Yorick Bruins is Agriterra business advisor in Tanzania. This week he explains why farmer cooperatives will become increasingly important in feeding our planet.
Yorick: “At Agriterra we are specialized in farmer cooperatives because we know that they will play an increasingly important role in feeding the world and kickstarting local development. However, in some regions the concept of ‘cooperative’ has a negative connotation due to bad examples. In Tanzania many cooperatives were government imposed, instead of bottom up originated from the will of the farmers, or strongly influenced by the government. In Tanzania some of these structures were used as political instruments. This is all really unfortunate because cooperatives can be so much more.
However, in the Netherlands we’re very much aware of the major positive aspects that cooperatives can have on the quality, security and financial position of individual (smallholder) farms as well as for food security and rural economic development in general. The Dutch are champions of cooperative working. During my studies and in my work for the Slow Food Network I’ve seen how cooperatives enable farmers to increase their leverage in their own production chain. And more broadly; to improve the position of farmers in our global food system.
The most important effect of a ‘coop’ is that you reach more together. For example; attracting capital, finding markets and lobbying for an enabling environment. Farmer interests are extremely vulnerable. On the other hand, working together in a cooperative can be quite a challenge for farmers; you’re in effect starting and leading a new jointly owned company next to your original small holder farm. This is a big responsibility. But, once cooperatives are of a certain size and are sufficiently motivated, Agriterra can step in to help professionalize their business.”
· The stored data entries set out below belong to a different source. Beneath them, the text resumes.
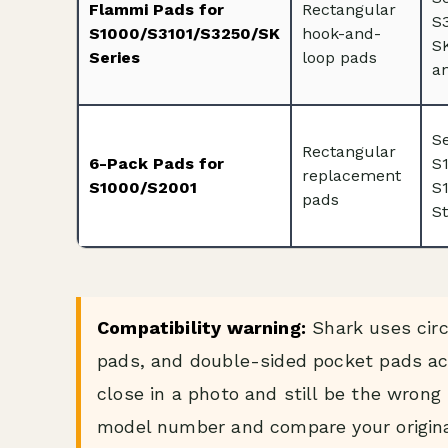
Flammi Pads for
Rectangular
S3
S1000/S3101/S3250/SK
hook-and-
S
Series
loop pads
an
S
Rectangular
6-Pack Pads for
S
replacement
S1000/S2001
S
pads
S
Compatibility warning:
Shark uses circ
pads, and double-sided pocket pads acr
close in a photo and still be the wron
model number and compare your origina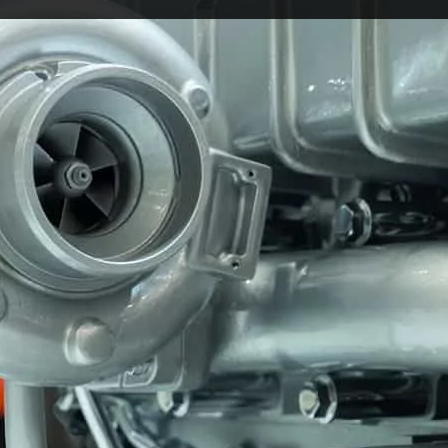
 of modern motoring for good reason. They help engine
e same time. For everyday drivers, that usually means be
more responsive feel on the road.
So, are there any downsides of a turbo?
le think. A turbo itself is not a drawback. The real iss
 for too long. That is when problems can develop, and tha
begin.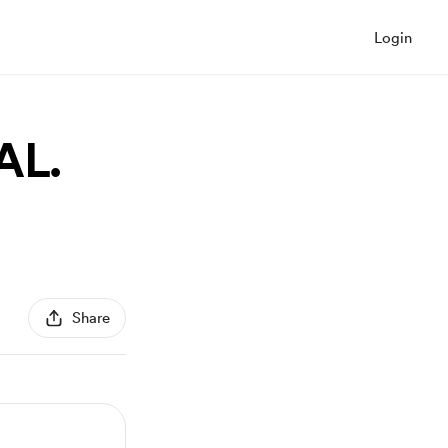
Login
AL.
Share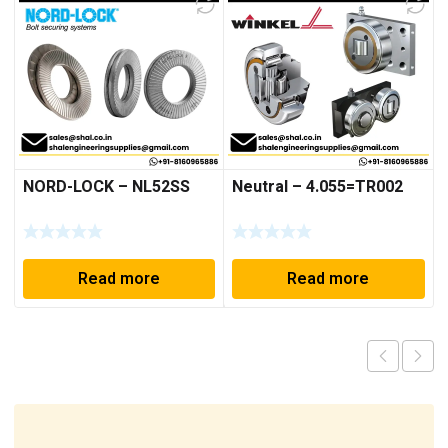
NORD-LOCK – NL52SS
Neutral – 4.055=TR002
Read more
Read more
“An example of this is the work I’ve done with a Tanzanian coffee cooperative last year. Agriterra has guided them with marketing their product and enabling them to find a buyer outside of the strictly governmentally controlled ‘auction system’ in Tanzania. What Agriterra basically has done is giving both parties enough trust in the process that they feel they no longer need a middle man to cushion the risks of doing business. Nonetheless, bypassing the middle men is not always the way to go. Sometimes their role is viable for business. Another option is involving the middle man in the cooperative, maybe even as employee
Tanzanian middle men are often very professional and make sure that trading goes smoothly. They also absorb risks in the business relationship. But they do not always put the interests of the farmers first. For instance, they know when the farmers are short on cash. Middle men visit these farmers and offer them a lower than market price for the coffee, but offer to pay immediately, in cash. You can see why this can be seen as a good proposition for many farmers. A strong cooperative structure, risk-sharing and equal buyer-seller relationships can help protect farmers from these practices.
In Tanzania there is very little experience in direct trading between buyer and seller in the coffee sector, and as such there is very little trust. So it is in everyone’s interest that Agriterra helps to strengthen relationships.”
“If a Dutch business wants to source coffee or other products from Tanzania, Agriterra can also play the role of trustworthy broker. We select cooperatives on the basis of governance, financial situation, quality of product and motivation of the members. We train and advise them how to professionalize and ready their products for international exports according to the required standards. This close relationship and our knowledge helps us to connect them to international buyers. A partnership with Agriterra can be seen as a quality mark for cooperatives. This makes doing business a lot easier for Dutch businesses.
The cooperatives that we are working with in Tanzania will be directed more and more towards the global market and because Agriterra hails from the Netherlands, Western Europe will be a major focus. This means that we will have to improve the quality and quantity of coffee, tea and spices coming from many smallholder farms. It also means that we work on more knowledge and sensitivity of the needs and character of the buyer and sellers. Even though these farmers will have never visited a hipster coffee bar in Amsterdam, they should understand what it is that Dutch buyers are looking for. This includes presenting a unique farming story as well.”